[Dataloss] confirming victims of data breaches?
DAIL, WILLARD A
ADAIL at sunocoinc.com
Tue Jul 22 17:33:31 UTC 2008
The rule-of-thumb is that if you cannot positively rule something out of
scope for a breach, due care requires you to include it in the scope.
I would argue that a company handling risky data should include the
possibility of a breach in its Business Continuity Plan. A Breach
Response Plan (A Disaster Recovery plan that is customized to deal with
the possibility of a breach as opposed to a physical disaster) should be
developed for the data environment, and the concept of Maximum Tolerable
Downtime should be converted to Maximum Tolerable Breach Volume. This
should be reviewed at least annually, and the assumptions should be
validated (for instance, the average cost of a breach, per record).
The company should then endeavor to ensure its logging and security
controls prevent any breach from exceeding the MTBV. This sounds pretty
difficult, but the use of file integrity monitoring, IDS and IPS
systems, good logging, and encryption will go far toward ensuring you
are not the "lowest hanging fruit".
-----Original Message-----
From: dataloss-bounces at attrition.org
[mailto:dataloss-bounces at attrition.org] On Behalf Of Mike Simon
Sent: Tuesday, July 22, 2008 11:17 AM
To: dataloss at attrition.org
Subject: Re: [Dataloss] confirming victims of data breaches?
Interesting discussion, and great insight from each of you. One of the
problems I wrestle with is that one cannot always be clear about what
records were actually compromised. In a situation where (for example) a
hacker gains access to a transaction stream, the hacker doesn't get the
whole database, but just what flowed by while they had access. In that
case, it should be theoretically possible to notify only those persons
who's data was exposed during that window.

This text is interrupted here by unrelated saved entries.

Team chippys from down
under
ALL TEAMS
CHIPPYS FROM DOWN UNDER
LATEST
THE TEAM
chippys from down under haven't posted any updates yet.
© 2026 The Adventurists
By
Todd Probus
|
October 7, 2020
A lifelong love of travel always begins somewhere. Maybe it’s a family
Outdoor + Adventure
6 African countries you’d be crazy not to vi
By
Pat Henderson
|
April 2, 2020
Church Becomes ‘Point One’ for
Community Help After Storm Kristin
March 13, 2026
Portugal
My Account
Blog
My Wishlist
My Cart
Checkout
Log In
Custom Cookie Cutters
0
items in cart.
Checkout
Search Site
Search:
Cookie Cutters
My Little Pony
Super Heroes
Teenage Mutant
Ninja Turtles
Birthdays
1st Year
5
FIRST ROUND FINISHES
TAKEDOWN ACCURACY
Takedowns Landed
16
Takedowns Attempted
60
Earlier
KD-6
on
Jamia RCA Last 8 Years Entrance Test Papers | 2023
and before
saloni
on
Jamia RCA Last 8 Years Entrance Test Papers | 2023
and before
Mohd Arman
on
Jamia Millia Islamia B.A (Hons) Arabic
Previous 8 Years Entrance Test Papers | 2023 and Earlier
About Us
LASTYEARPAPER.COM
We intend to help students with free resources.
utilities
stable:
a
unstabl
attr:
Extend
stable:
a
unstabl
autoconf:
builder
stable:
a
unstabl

I'm usually all for broad notification and information sharing, but the
expenses of notification and remediation on a per-record basis could
mean the difference between a minor incident for the company and
bankruptcy. WRT this thread, as long as you have a handle on who's data
was exposed, you could certainly still respond to queries from
customers, but as was mentioned earlier, you would need extraordinary
means of authenticating the caller/inquirer so as to not further
compromise customers.
At some price point per record, it becomes cost effective to do the
analysis and notify only the affected rather than pay for notification,
credit monitoring and such for your whole database.